Atlanta has dominated the hip-hop scene from about the early 2000s maybe even earlier than that and anyone who doesn’t recognize that they’ve supplanted New York as the most influential city in Hip-Hop is intentionally being tone-deaf. It’s to the point now where almost every rapper sounds like they’re from Atlanta or at the every least the south. Even New York rappers have fallen into this trap. After all it’s how you “get on.” So Glover, an Atlanta native who raps but doesn’t sound like Future, TI, Gucci or Migos, left a network sitcom and decided to create a show based on a music scene and a city that at times isn’t even sure what they represent – the black community or America at large.

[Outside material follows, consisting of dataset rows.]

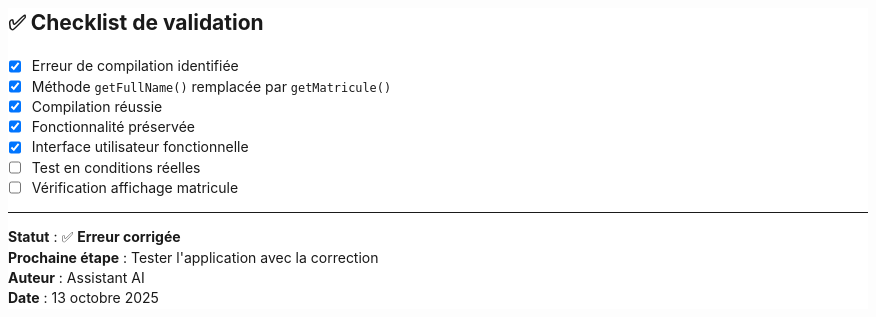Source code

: 
## ✅ Checklist de validation

- [x] Erreur de compilation identifiée
- [x] Méthode `getFullName()` remplacée par `getMatricule()`
- [x] Compilation réussie
- [x] Fonctionnalité préservée
- [x] Interface utilisateur fonctionnelle
- [ ] Test en conditions réelles
- [ ] Vérification affichage matricule

---

**Statut** : ✅ **Erreur corrigée**  
**Prochaine étape** : Tester l'application avec la correction  
**Auteur** : Assistant AI  
**Date** : 13 octobre 2025
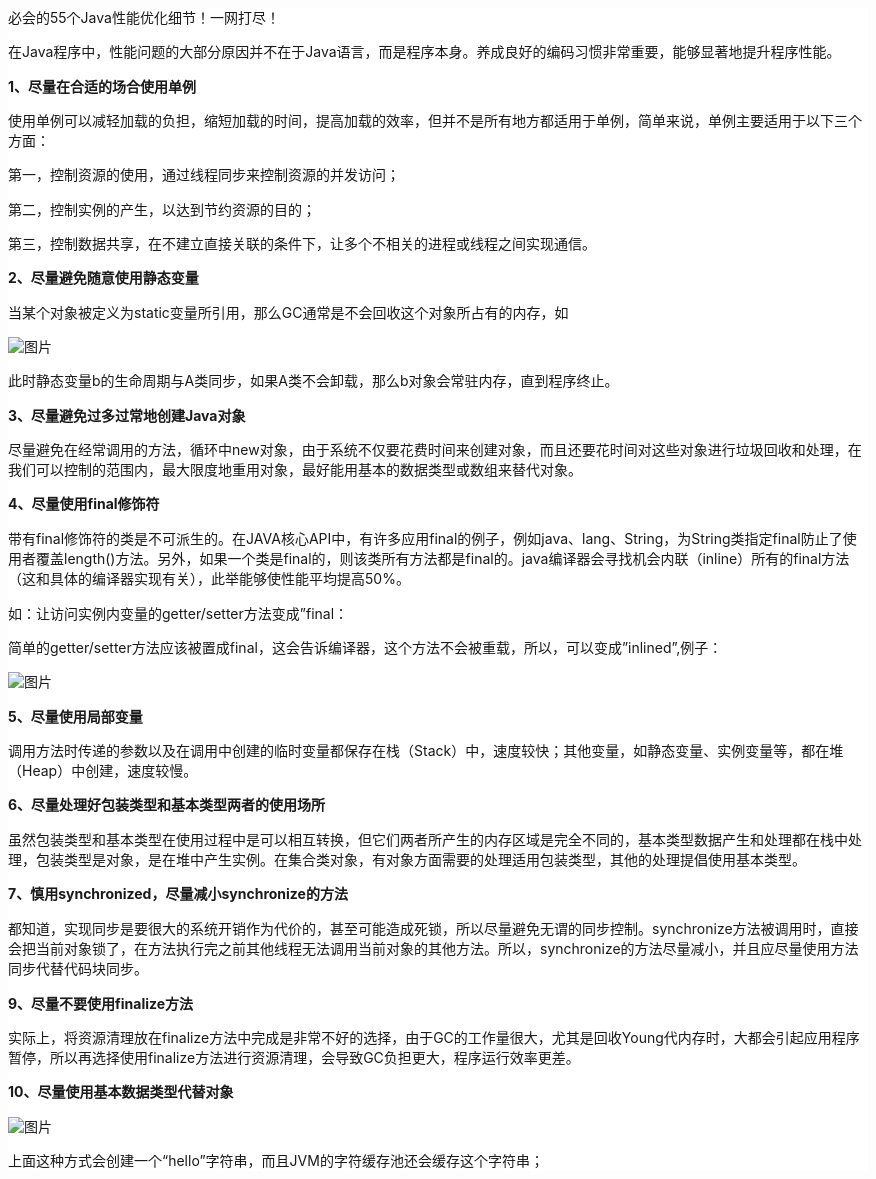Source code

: 必会的55个Java性能优化细节！一网打尽！

在Java程序中，性能问题的大部分原因并不在于Java语言，而是程序本身。养成良好的编码习惯非常重要，能够显著地提升程序性能。

**1、尽量在合适的场合使用单例**

使用单例可以减轻加载的负担，缩短加载的时间，提高加载的效率，但并不是所有地方都适用于单例，简单来说，单例主要适用于以下三个方面：

第一，控制资源的使用，通过线程同步来控制资源的并发访问；

第二，控制实例的产生，以达到节约资源的目的；

第三，控制数据共享，在不建立直接关联的条件下，让多个不相关的进程或线程之间实现通信。

**2、尽量避免随意使用静态变量**

当某个对象被定义为static变量所引用，那么GC通常是不会回收这个对象所占有的内存，如

![图片](https://mmbiz.qpic.cn/mmbiz_png/sG1icpcmhbiaCx05zyjsjGibnicEPNxCIlhsTvp6KDx3T68O09vkbNJKvlrFJLmQuw6vUDgS0NGI5yc7dMpqg9hucw/640?tp=webp&wxfrom=5&wx_lazy=1&wx_co=1)

此时静态变量b的生命周期与A类同步，如果A类不会卸载，那么b对象会常驻内存，直到程序终止。

**3、尽量避免过多过常地创建Java对象**

尽量避免在经常调用的方法，循环中new对象，由于系统不仅要花费时间来创建对象，而且还要花时间对这些对象进行垃圾回收和处理，在我们可以控制的范围内，最大限度地重用对象，最好能用基本的数据类型或数组来替代对象。

**4、尽量使用final修饰符**

带有final修饰符的类是不可派生的。在JAVA核心API中，有许多应用final的例子，例如java、lang、String，为String类指定final防止了使用者覆盖length()方法。另外，如果一个类是final的，则该类所有方法都是final的。java编译器会寻找机会内联（inline）所有的final方法（这和具体的编译器实现有关），此举能够使性能平均提高50%。

如：让访问实例内变量的getter/setter方法变成”final：

简单的getter/setter方法应该被置成final，这会告诉编译器，这个方法不会被重载，所以，可以变成”inlined”,例子：

![图片](https://mmbiz.qpic.cn/mmbiz_png/sG1icpcmhbiaCx05zyjsjGibnicEPNxCIlhsogWXTy2jCEUIch7cneiaotEX8LTdYoenYWHUUMw2ODJagiaWIf1xqPqQ/640?tp=webp&wxfrom=5&wx_lazy=1&wx_co=1)

**5、尽量使用局部变量**

调用方法时传递的参数以及在调用中创建的临时变量都保存在栈（Stack）中，速度较快；其他变量，如静态变量、实例变量等，都在堆（Heap）中创建，速度较慢。

**6、尽量处理好包装类型和基本类型两者的使用场所**

虽然包装类型和基本类型在使用过程中是可以相互转换，但它们两者所产生的内存区域是完全不同的，基本类型数据产生和处理都在栈中处理，包装类型是对象，是在堆中产生实例。在集合类对象，有对象方面需要的处理适用包装类型，其他的处理提倡使用基本类型。

**7、慎用synchronized，尽量减小synchronize的方法**

都知道，实现同步是要很大的系统开销作为代价的，甚至可能造成死锁，所以尽量避免无谓的同步控制。synchronize方法被调用时，直接会把当前对象锁了，在方法执行完之前其他线程无法调用当前对象的其他方法。所以，synchronize的方法尽量减小，并且应尽量使用方法同步代替代码块同步。

**9、尽量不要使用finalize方法**

实际上，将资源清理放在finalize方法中完成是非常不好的选择，由于GC的工作量很大，尤其是回收Young代内存时，大都会引起应用程序暂停，所以再选择使用finalize方法进行资源清理，会导致GC负担更大，程序运行效率更差。

**10、尽量使用基本数据类型代替对象**

![图片](https://mmbiz.qpic.cn/mmbiz_png/sG1icpcmhbiaCx05zyjsjGibnicEPNxCIlhsicv6nL7qf4c0Tia3uu0C1VqptbEN6cQibWb3F5dB2ib61CugxMDT3diaqbg/640?tp=webp&wxfrom=5&wx_lazy=1&wx_co=1)

上面这种方式会创建一个“hello”字符串，而且JVM的字符缓存池还会缓存这个字符串；
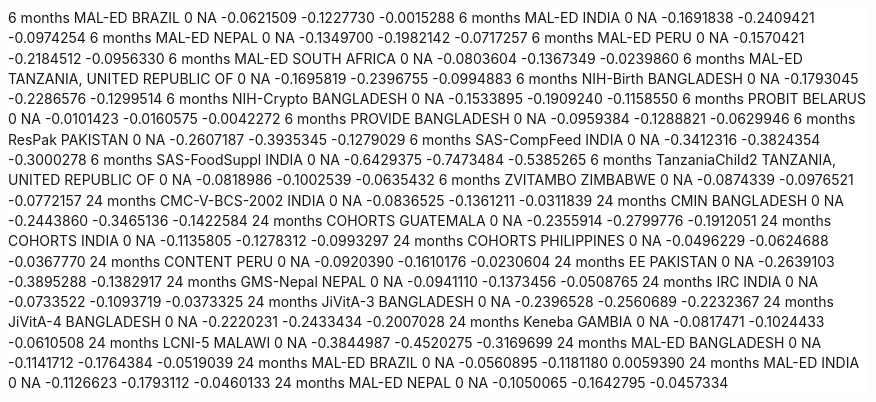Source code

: 6 months    MAL-ED           BRAZIL                         0                    NA                -0.0621509   -0.1227730   -0.0015288
6 months    MAL-ED           INDIA                          0                    NA                -0.1691838   -0.2409421   -0.0974254
6 months    MAL-ED           NEPAL                          0                    NA                -0.1349700   -0.1982142   -0.0717257
6 months    MAL-ED           PERU                           0                    NA                -0.1570421   -0.2184512   -0.0956330
6 months    MAL-ED           SOUTH AFRICA                   0                    NA                -0.0803604   -0.1367349   -0.0239860
6 months    MAL-ED           TANZANIA, UNITED REPUBLIC OF   0                    NA                -0.1695819   -0.2396755   -0.0994883
6 months    NIH-Birth        BANGLADESH                     0                    NA                -0.1793045   -0.2286576   -0.1299514
6 months    NIH-Crypto       BANGLADESH                     0                    NA                -0.1533895   -0.1909240   -0.1158550
6 months    PROBIT           BELARUS                        0                    NA                -0.0101423   -0.0160575   -0.0042272
6 months    PROVIDE          BANGLADESH                     0                    NA                -0.0959384   -0.1288821   -0.0629946
6 months    ResPak           PAKISTAN                       0                    NA                -0.2607187   -0.3935345   -0.1279029
6 months    SAS-CompFeed     INDIA                          0                    NA                -0.3412316   -0.3824354   -0.3000278
6 months    SAS-FoodSuppl    INDIA                          0                    NA                -0.6429375   -0.7473484   -0.5385265
6 months    TanzaniaChild2   TANZANIA, UNITED REPUBLIC OF   0                    NA                -0.0818986   -0.1002539   -0.0635432
6 months    ZVITAMBO         ZIMBABWE                       0                    NA                -0.0874339   -0.0976521   -0.0772157
24 months   CMC-V-BCS-2002   INDIA                          0                    NA                -0.0836525   -0.1361211   -0.0311839
24 months   CMIN             BANGLADESH                     0                    NA                -0.2443860   -0.3465136   -0.1422584
24 months   COHORTS          GUATEMALA                      0                    NA                -0.2355914   -0.2799776   -0.1912051
24 months   COHORTS          INDIA                          0                    NA                -0.1135805   -0.1278312   -0.0993297
24 months   COHORTS          PHILIPPINES                    0                    NA                -0.0496229   -0.0624688   -0.0367770
24 months   CONTENT          PERU                           0                    NA                -0.0920390   -0.1610176   -0.0230604
24 months   EE               PAKISTAN                       0                    NA                -0.2639103   -0.3895288   -0.1382917
24 months   GMS-Nepal        NEPAL                          0                    NA                -0.0941110   -0.1373456   -0.0508765
24 months   IRC              INDIA                          0                    NA                -0.0733522   -0.1093719   -0.0373325
24 months   JiVitA-3         BANGLADESH                     0                    NA                -0.2396528   -0.2560689   -0.2232367
24 months   JiVitA-4         BANGLADESH                     0                    NA                -0.2220231   -0.2433434   -0.2007028
24 months   Keneba           GAMBIA                         0                    NA                -0.0817471   -0.1024433   -0.0610508
24 months   LCNI-5           MALAWI                         0                    NA                -0.3844987   -0.4520275   -0.3169699
24 months   MAL-ED           BANGLADESH                     0                    NA                -0.1141712   -0.1764384   -0.0519039
24 months   MAL-ED           BRAZIL                         0                    NA                -0.0560895   -0.1181180    0.0059390
24 months   MAL-ED           INDIA                          0                    NA                -0.1126623   -0.1793112   -0.0460133
24 months   MAL-ED           NEPAL                          0                    NA                -0.1050065   -0.1642795   -0.0457334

For anyone that’s a tall task, for someone who’s never been a show runner or had his ability as a rapper questioned, it’s even more daunting. On top of that, somehow they needed to do this in 24 minutes, and if it wasn’t great and transformative it would be panned for being fake. Made by someone who wasn’t Atlanta enough, someone who wasn’t black enough…whatever that means.

How good could it be? A young black guy with a semi-successful career who walks around with a chip constantly on his shoulder was about to attempt to make something culturally important. The apprehension on the quality of the show was there perfectly encapsulating the soft bigotry of low expectations.

And then it debuted September 6 with the second episode available online. And just like the music from Atlanta.

It was lit as fuck.

atlanta
Nah but Paper Boi need to actually drop this album. Also what a 10YS photoshoot would look like.

The show follows  Glover’s character “Earn”-  an airport worker living in modern day Atlanta, giving the show the flexibility to react to our current social climate, which I’m sure will come into play this season. Like many 20 somethings he works, but that doesn’t mean he has money. He’s living in a constant state of never enough between his baby mama’s and his parents’ home. This is the star character. It’s real to the point that your initial thought is that you actually know Earn. The catalyst for the entire show revolves around a revelation of the hot new rapper on the scene, Paper Boi…who just happened to be his cousin. Earn sees this as his chance to get on, take care of his daughter, and get his light-skin ex back in one fell swoop. That’s real character motivation that anyone that’s ever envisioned winning the fame lottery can relate to in  heartbeat. You know what makes this show really work – the guy who plays Paper Boi, Brian Tyree Henry. He embodies the feel of an “on the rise” rapper to a tee and it’s outstandingly believable. I actually had to look up if he was an actual rapper and was a little bummed when I found out he wasn’t. By the way, how has no rapper named Paper Boi blown up yet? Then you listen to the song and yooooo…

Like for real listen to this. This is podcast intro music. Every Atlanta rapper had to hear this and think I need to be on this beat. Did Metro produce this? Did Mike Will? Gonna wildly speculate and say had to be one of them.

The writers room for this show is at Glover’s home and is made of all black writers, the complete antithesis of most other TV shows. This is the black experience in Atlanta transformed into a TV show and its given the time and introspection that will make it difficult to duplicate. You won’t be able to easily appropriate this version of Atlanta.

It’s not a 30 second dance video on Instagram or just a southern drawl. Living here in The Bahamas I’ve always wished we had a version of this that truly addressed what it was like living here  in real time and that spoke to social issues we dare not say in polite conversation. So yeah it was inspiring to watch and like I’ve said, I’m typically not a huge fan of the 30 minute format. Being great at it is rarified air. Just ask Seinfeld, Curb, Veep, Masters of None, Martin, South Park. Be funny, relevant, speak to real issues and provide drama. That’s asking for greatness without a net. If this show can do that for Glover, for Hip-Hop for Atlanta then this show would be more than just a television show and Glover knows that.

In one of his more infamous freestyles you hear his creativity coming from a place of almost sounding stifled and shackled.

Not anymore, now he has his shot at real greatness.

Go to Atlanta. Listen to Childish Gambino and Stay Woke.